** Task to complete **
Where the line containing "Mentos Kaugummi" appears below, begin there and reproduce each line exactly through the last one, omitting pictures.

** Data records **
* * * * * * *
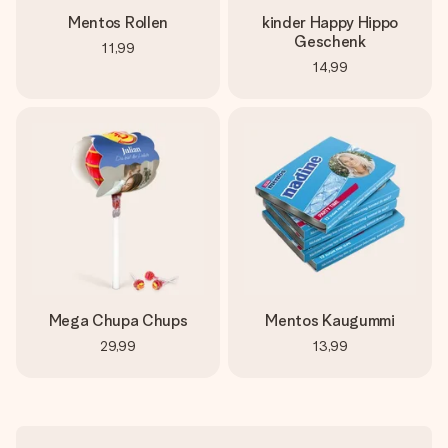
Mentos Rollen
kinder Happy Hippo
Geschenk
11,99
14,99
Mega Chupa Chups
Mentos Kaugummi
29,99
13,99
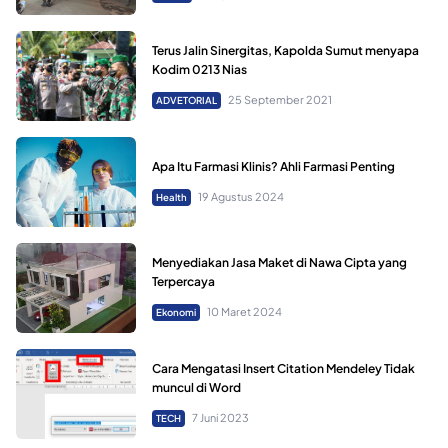
Terus Jalin Sinergitas, Kapolda Sumut menyapa
Kodim 0213 Nias
25 September 2021
ADVETORIAL
Apa Itu Farmasi Klinis? Ahli Farmasi Penting
19 Agustus 2024
Health
Menyediakan Jasa Maket di Nawa Cipta yang
Terpercaya
10 Maret 2024
Ekonomi
Cara Mengatasi Insert Citation Mendeley Tidak
muncul di Word
7 Juni 2023
TECH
* * * * * * *
** Task output **
Mentos Kaugummi
29,99
13,99
Terus Jalin Sinergitas, Kapolda Sumut menyapa
Kodim 0213 Nias
25 September 2021
ADVETORIAL
Apa Itu Farmasi Klinis? Ahli Farmasi Penting
19 Agustus 2024
Health
Menyediakan Jasa Maket di Nawa Cipta yang
Terpercaya
10 Maret 2024
Ekonomi
Cara Mengatasi Insert Citation Mendeley Tidak
muncul di Word
7 Juni 2023
TECH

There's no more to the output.